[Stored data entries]
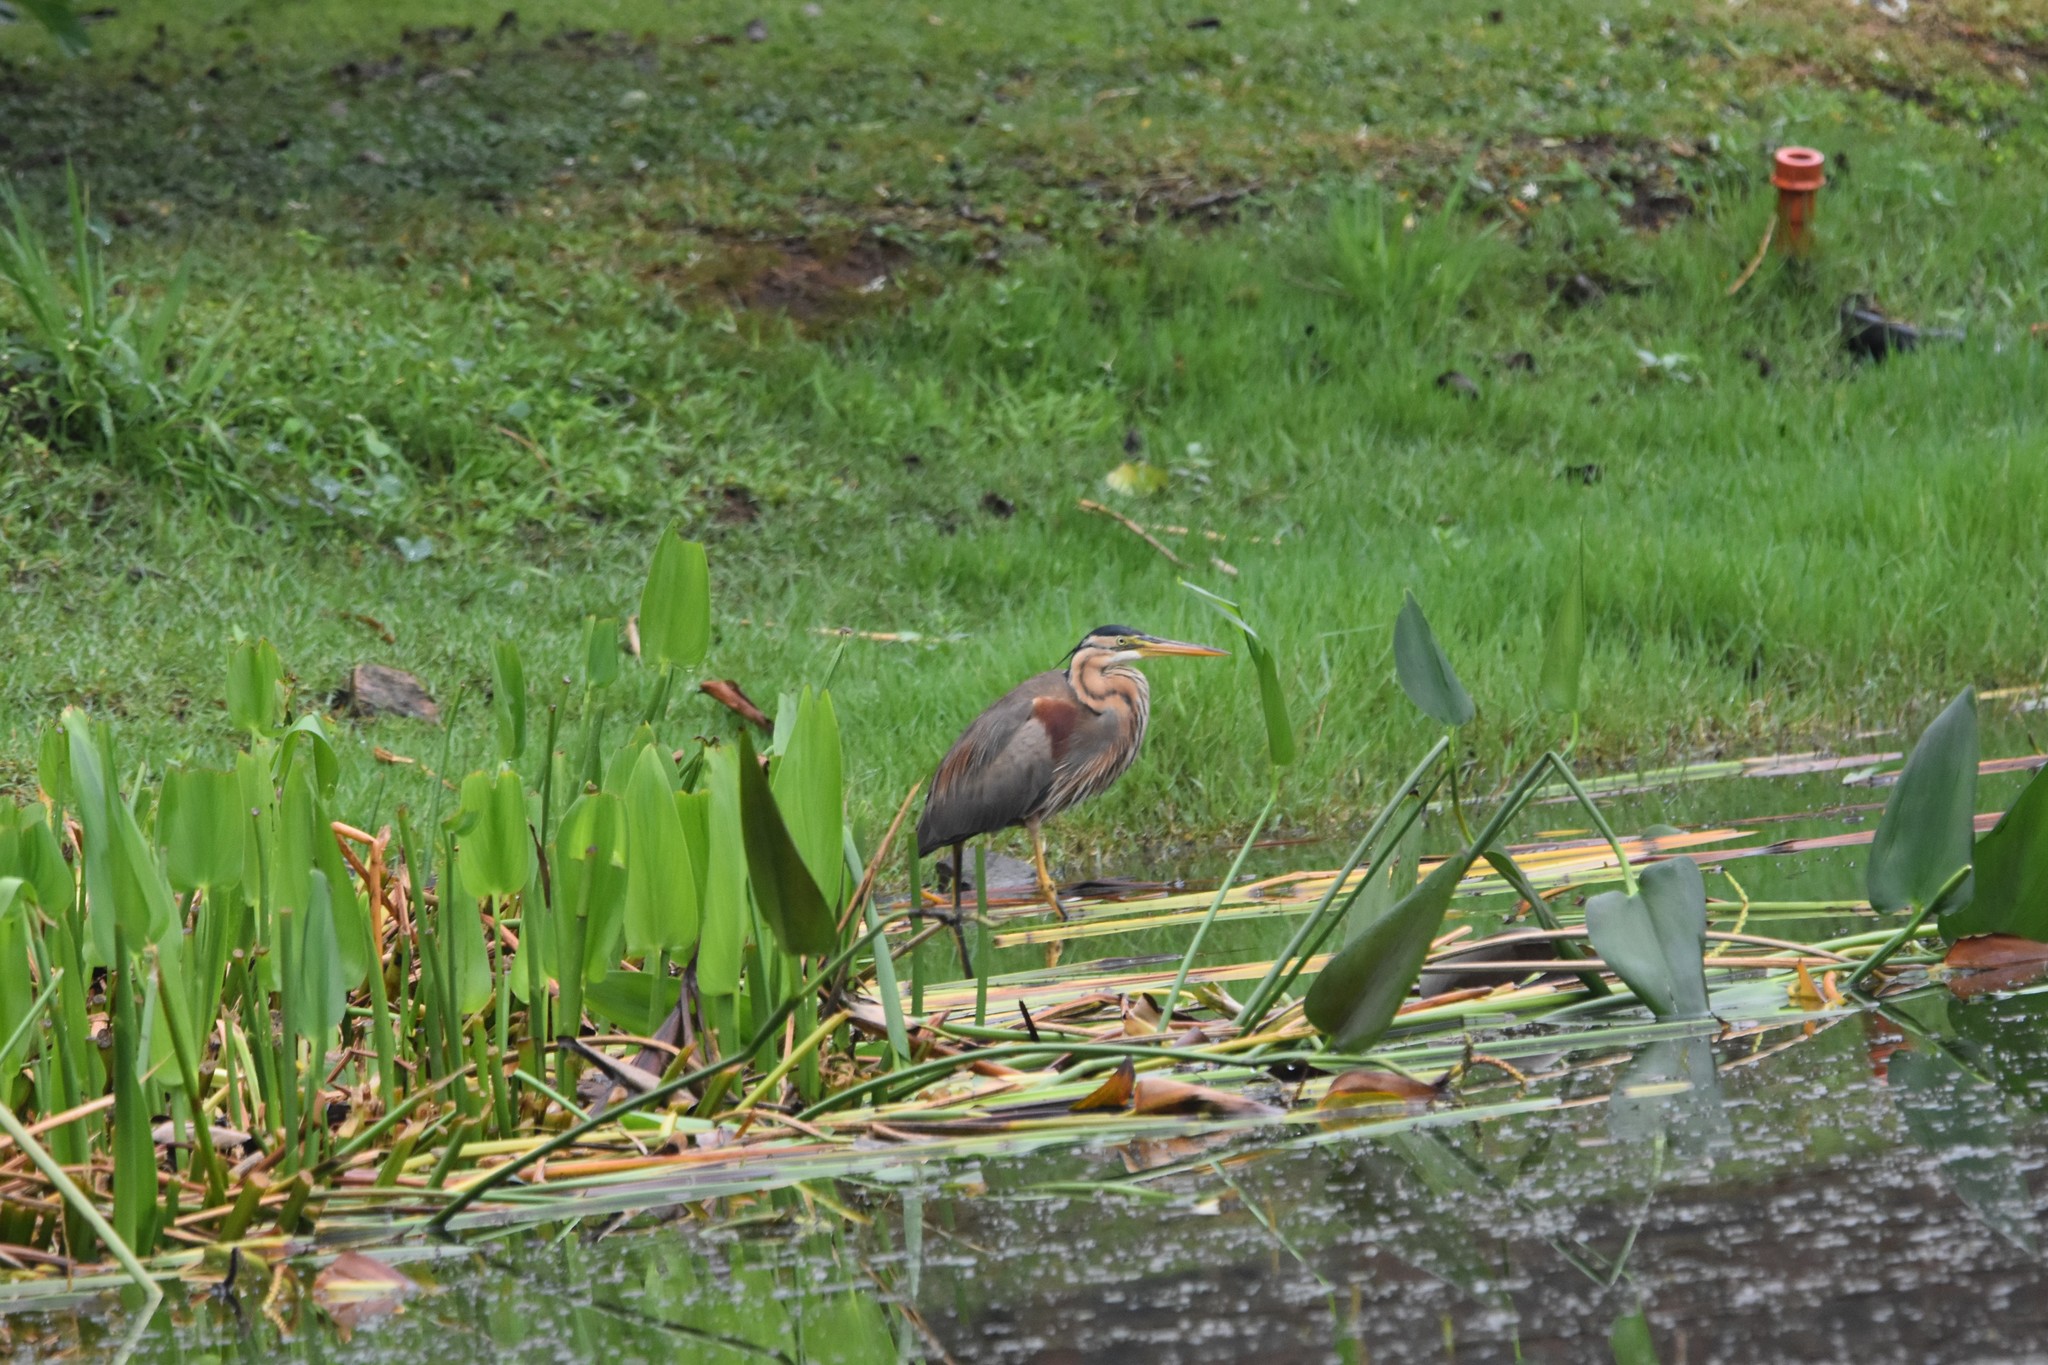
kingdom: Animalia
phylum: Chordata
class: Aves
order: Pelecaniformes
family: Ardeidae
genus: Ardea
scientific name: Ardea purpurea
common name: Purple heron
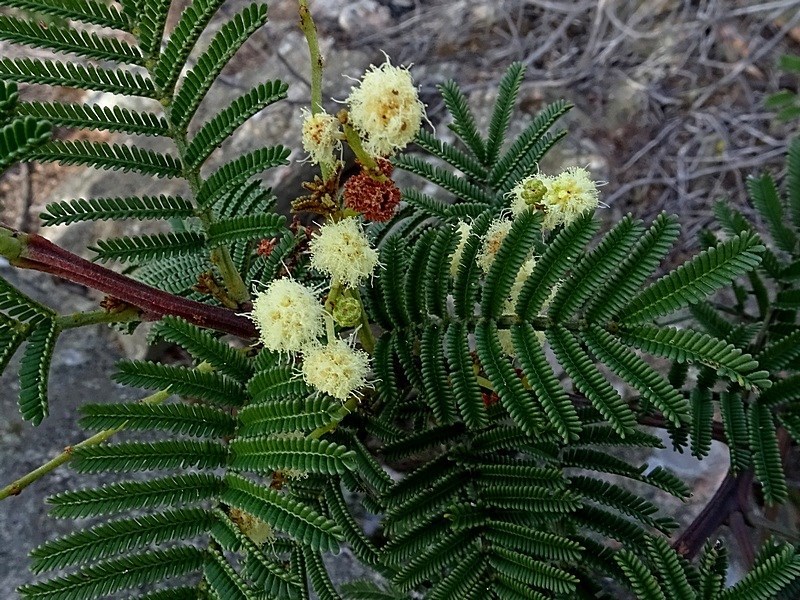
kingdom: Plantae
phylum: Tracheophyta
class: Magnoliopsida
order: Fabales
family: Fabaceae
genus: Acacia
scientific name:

# [TO BE DONE]
Lay out every line of the records above as a Markdown table with the columns Row and Line. Give each line its own numbered row, skip blank lines, and leave the pictures out.

# [WRITTEN ANSWER]
| Row | Line |
|---|---|
| 1 | kingdom: Animalia |
| 2 | phylum: Chordata |
| 3 | class: Aves |
| 4 | order: Pelecaniformes |
| 5 | family: Ardeidae |
| 6 | genus: Ardea |
| 7 | scientific name: Ardea purpurea |
| 8 | common name: Purple heron |
| 9 | kingdom: Plantae |
| 10 | phylum: Tracheophyta |
| 11 | class: Magnoliopsida |
| 12 | order: Fabales |
| 13 | family: Fabaceae |
| 14 | genus: Acacia |
| 15 | scientific name: |